* **PROBLEM STATEMENT**
Please transcribe the data below in full. Omit any picture you find in it.

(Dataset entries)
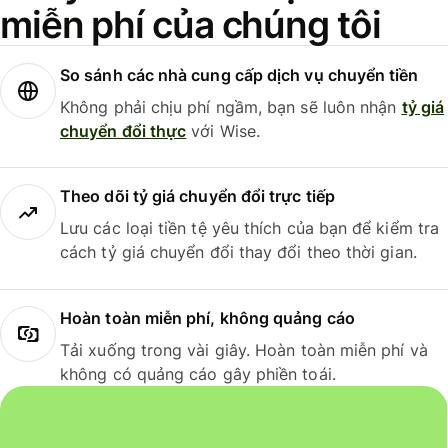
miễn phí của chúng tôi
So sánh các nhà cung cấp dịch vụ chuyển tiền
Không phải chịu phí ngầm, bạn sẽ luôn nhận
tỷ giá
chuyển đổi thực
với Wise.
Theo dõi tỷ giá chuyển đổi trực tiếp
Lưu các loại tiền tệ yêu thích của bạn để kiểm tra
cách tỷ giá chuyển đổi thay đổi theo thời gian.
Hoàn toàn miễn phí, không quảng cáo
Tải xuống trong vài giây. Hoàn toàn miễn phí và
không có quảng cáo gây phiền toái.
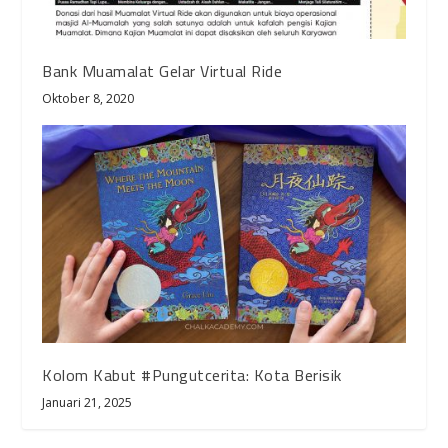
Bank Muamalat Gelar Virtual Ride
Oktober 8, 2020
Kolom Kabut #Pungutcerita: Kota Berisik
Januari 21, 2025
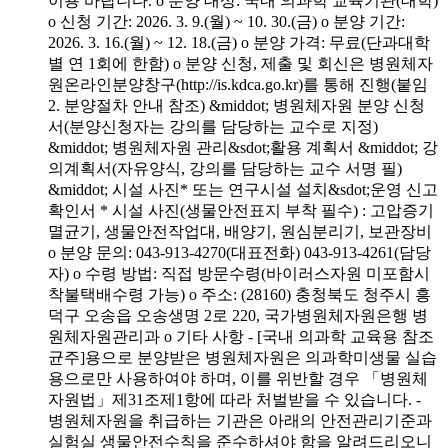
이용 바랍니다. o 분양 대상: 국내 의과학 교육기관(대학)
o 신청 기간: 2026. 3. 9.(월) ~ 10. 30.(금) o 분양 기간:
2026. 3. 16.(월) ~ 12. 18.(금) o 분양 가격: 무료(단과대학
별 연 1회에 한함) o 분양 신청, 제출 및 회신은 병원체자
원온라인분양창구(http://is.kdca.go.kr)를 통해 진행(붙임
2. 분양절차 안내 참조) &middot; 병원체자원 분양 신청
서(분양신청자는 강의를 담당하는 교수로 지정)
&middot; 병원체자원 관리&sdot;활용 계획서 &middot; 강
의계획서(자유양식, 강의를 담당하는 교수 서명 필)
&middot; 시설 사진* 또는 연구시설 설치&sdot;운영 신고
확인서 * 시설 사진(생물안전표지 부착 필수) : 고압증기
멸균기, 생물안전작업대, 배양기, 원심분리기, 보관장비
o 분양 문의: 043-913-4270(대표전화) 043-913-4261(담당
자) o 수령 방법: 직접 방문수령(바이러스자원 미포함시
착불택배수령 가능) o 주소: (28160) 충청북도 청주시 흥
덕구 오송읍 오송생명 2로 220, 국가병원체자원은행 병
원체자원관리과 o 기타 사항 - [국내 의과학 교육용 참조
균주]용으로 분양받은 병원체자원은 의과학미생물 실습
용으로만 사용하여야 하며, 이를 위반할 경우 「병원체
자원법」제31조제1항에 따라 처벌받을 수 있습니다. -
병원체자원을 취급하는 기관은 아래의 안전관리기준과
실험실 생물안전수칙을 준수하셔야 함을 알려드리오니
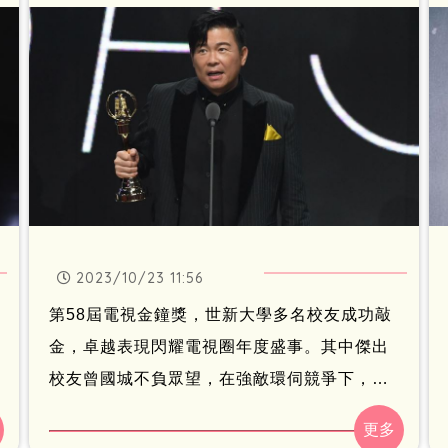
守，「媽媽叫我不要氣餒，我還是哭了！」
2023/10/23 11:56
第58屆電視金鐘獎，世新大學多名校友成功敲
金，卓越表現閃耀電視圈年度盛事。其中傑出
校友曾國城不負眾望，在強敵環伺競爭下，以
《一字千金 筆武大匯》勇奪「益智及實境節目
主持人獎」，成功摘下生涯第6座金鐘。知名校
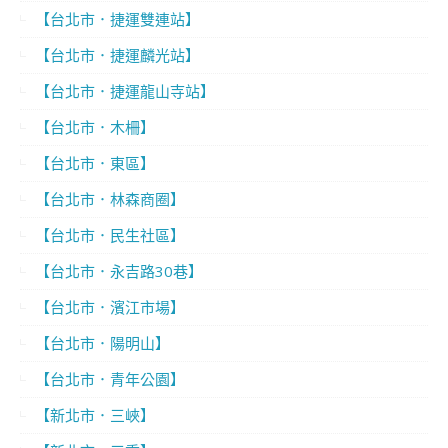
【台北市．捷運雙連站】
【台北市．捷運麟光站】
【台北市．捷運龍山寺站】
【台北市．木柵】
【台北市．東區】
【台北市．林森商圈】
【台北市．民生社區】
【台北市．永吉路30巷】
【台北市．濱江市場】
【台北市．陽明山】
【台北市．青年公園】
【新北市．三峽】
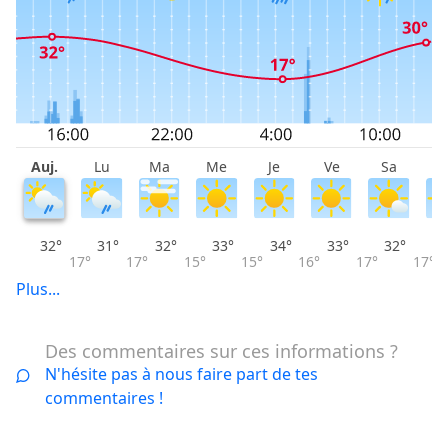
Auj.
Lu
Ma
Me
Je
Ve
Sa
D
32°
31°
32°
33°
34°
33°
32°
17°
17°
15°
15°
16°
17°
17°
Plus...
Des commentaires sur ces informations ?
N'hésite pas à nous faire part de tes
commentaires !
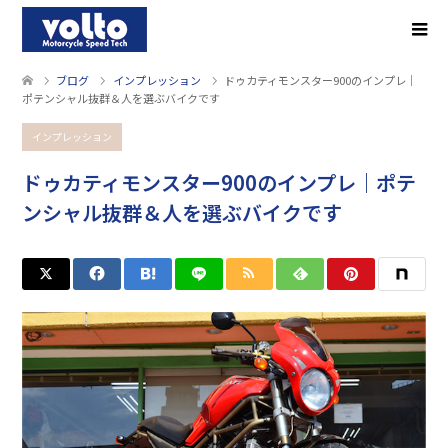
ブログ
インプレッション
ドゥカティモンスター900のインプレ｜
ポテンシャル抜群＆人を選ぶバイクです
インプレッション
ドゥカティモンスター900のインプレ｜ポテ
ンシャル抜群＆人を選ぶバイクです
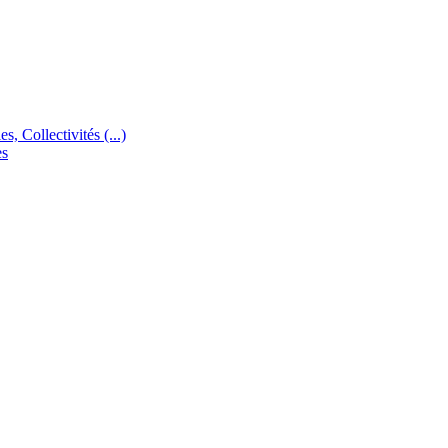
s, Collectivités (...)
es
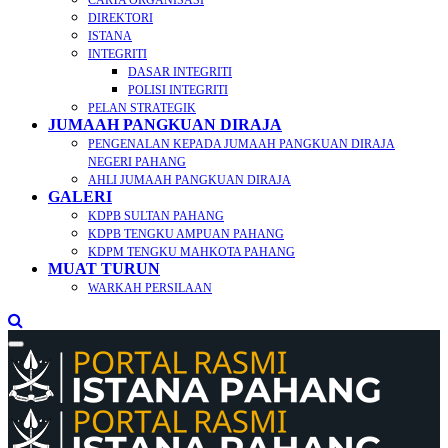
CARTA ORGANISASI
DIREKTORI
ISTANA
INTEGRITI
DASAR INTEGRITI
POLISI INTEGRITI
PELAN STRATEGIK
JUMAAH PANGKUAN DIRAJA
PENGENALAN KEPADA JUMAAH PANGKUAN DIRAJA
NEGERI PAHANG
AHLI JUMAAH PANGKUAN DIRAJA
GALERI
KDPB SULTAN PAHANG
KDPB TENGKU AMPUAN PAHANG
KDPM TENGKU MAHKOTA PAHANG
MUAT TURUN
WARKAH PERSILAAN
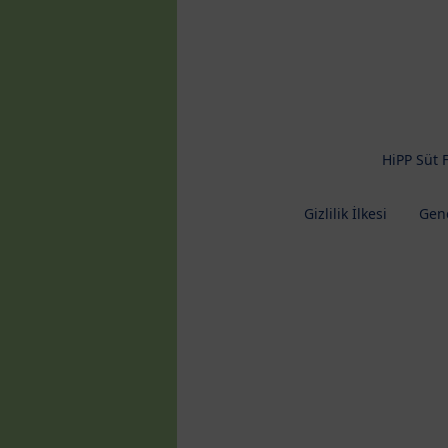
HiPP Süt 
Gizlilik İlkesi
Gene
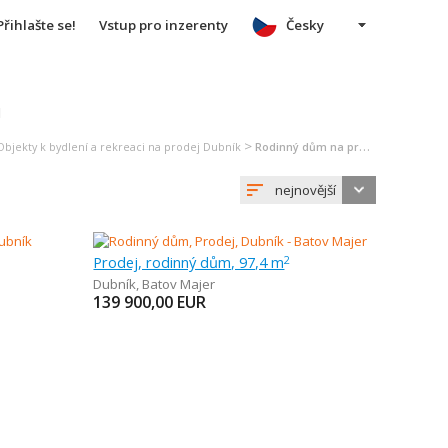
Přihlašte se!
Vstup pro inzerenty
Česky
u
>
Objekty k bydlení a rekreaci na prodej Dubník
Rodinný dům na prodej Dubník
nejnovější
Prodej, rodinný dům, 97,4 m
2
Dubník
,
Batov Majer
139 900,00
EUR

* **RESULT**
miễn phí của chúng tôi
So sánh các nhà cung cấp dịch vụ chuyển tiền
Không phải chịu phí ngầm, bạn sẽ luôn nhận
tỷ giá
chuyển đổi thực
với Wise.
Theo dõi tỷ giá chuyển đổi trực tiếp
Lưu các loại tiền tệ yêu thích của bạn để kiểm tra
cách tỷ giá chuyển đổi thay đổi theo thời gian.
Hoàn toàn miễn phí, không quảng cáo
Tải xuống trong vài giây. Hoàn toàn miễn phí và
không có quảng cáo gây phiền toái.
Bank Muamalat Gelar Virtual Ride
Oktober 8, 2020
Kolom Kabut #Pungutcerita: Kota Berisik
Januari 21, 2025
이용 바랍니다. o 분양 대상: 국내 의과학 교육기관(대학)
o 신청 기간: 2026. 3. 9.(월) ~ 10. 30.(금) o 분양 기간:
2026. 3. 16.(월) ~ 12. 18.(금) o 분양 가격: 무료(단과대학
별 연 1회에 한함) o 분양 신청, 제출 및 회신은 병원체자
원온라인분양창구(http://is.kdca.go.kr)를 통해 진행(붙임
2. 분양절차 안내 참조) &middot; 병원체자원 분양 신청
서(분양신청자는 강의를 담당하는 교수로 지정)
&middot; 병원체자원 관리&sdot;활용 계획서 &middot; 강
의계획서(자유양식, 강의를 담당하는 교수 서명 필)
&middot; 시설 사진* 또는 연구시설 설치&sdot;운영 신고
확인서 * 시설 사진(생물안전표지 부착 필수) : 고압증기
멸균기, 생물안전작업대, 배양기, 원심분리기, 보관장비
o 분양 문의: 043-913-4270(대표전화) 043-913-4261(담당
자) o 수령 방법: 직접 방문수령(바이러스자원 미포함시
착불택배수령 가능) o 주소: (28160) 충청북도 청주시 흥
덕구 오송읍 오송생명 2로 220, 국가병원체자원은행 병
원체자원관리과 o 기타 사항 - [국내 의과학 교육용 참조
균주]용으로 분양받은 병원체자원은 의과학미생물 실습
용으로만 사용하여야 하며, 이를 위반할 경우 「병원체
자원법」제31조제1항에 따라 처벌받을 수 있습니다. -
병원체자원을 취급하는 기관은 아래의 안전관리기준과
실험실 생물안전수칙을 준수하셔야 함을 알려드리오니
守，「媽媽叫我不要氣餒，我還是哭了！」
2023/10/23 11:56
第58屆電視金鐘獎，世新大學多名校友成功敲
金，卓越表現閃耀電視圈年度盛事。其中傑出
校友曾國城不負眾望，在強敵環伺競爭下，以
《一字千金 筆武大匯》勇奪「益智及實境節目
主持人獎」，成功摘下生涯第6座金鐘。知名校
【台北市．捷運雙連站】
【台北市．捷運麟光站】
【台北市．捷運龍山寺站】
【台北市．木柵】
【台北市．東區】
【台北市．林森商圈】
【台北市．民生社區】
【台北市．永吉路30巷】
【台北市．濱江市場】
【台北市．陽明山】
【台北市．青年公園】
【新北市．三峽】
Auj.
Lu
Ma
Me
Je
Ve
Sa
D
32°
31°
32°
33°
34°
33°
32°
17°
17°
15°
15°
16°
17°
17°
Plus...
Des commentaires sur ces informations ?
N'hésite pas à nous faire part de tes
commentaires !
ブログ
インプレッション
ドゥカティモンスター900のインプレ｜
ポテンシャル抜群＆人を選ぶバイクです
インプレッション
ドゥカティモンスター900のインプレ｜ポテ
ンシャル抜群＆人を選ぶバイクです
s, Collectivités (...)
es
CARTA ORGANISASI
DIREKTORI
ISTANA
INTEGRITI
DASAR INTEGRITI
POLISI INTEGRITI
PELAN STRATEGIK
JUMAAH PANGKUAN DIRAJA
PENGENALAN KEPADA JUMAAH PANGKUAN DIRAJA
NEGERI PAHANG
AHLI JUMAAH PANGKUAN DIRAJA
GALERI
KDPB SULTAN PAHANG
KDPB TENGKU AMPUAN PAHANG
KDPM TENGKU MAHKOTA PAHANG
MUAT TURUN
WARKAH PERSILAAN
HiPP Süt 
Gizlilik İlkesi
Gene
Přihlašte se!
Vstup pro inzerenty
Česky
u
>
Objekty k bydlení a rekreaci na prodej Dubník
Rodinný dům na prodej Dubník
nejnovější
Prodej, rodinný dům, 97,4 m
2
Dubník
,
Batov Majer
139 900,00
EUR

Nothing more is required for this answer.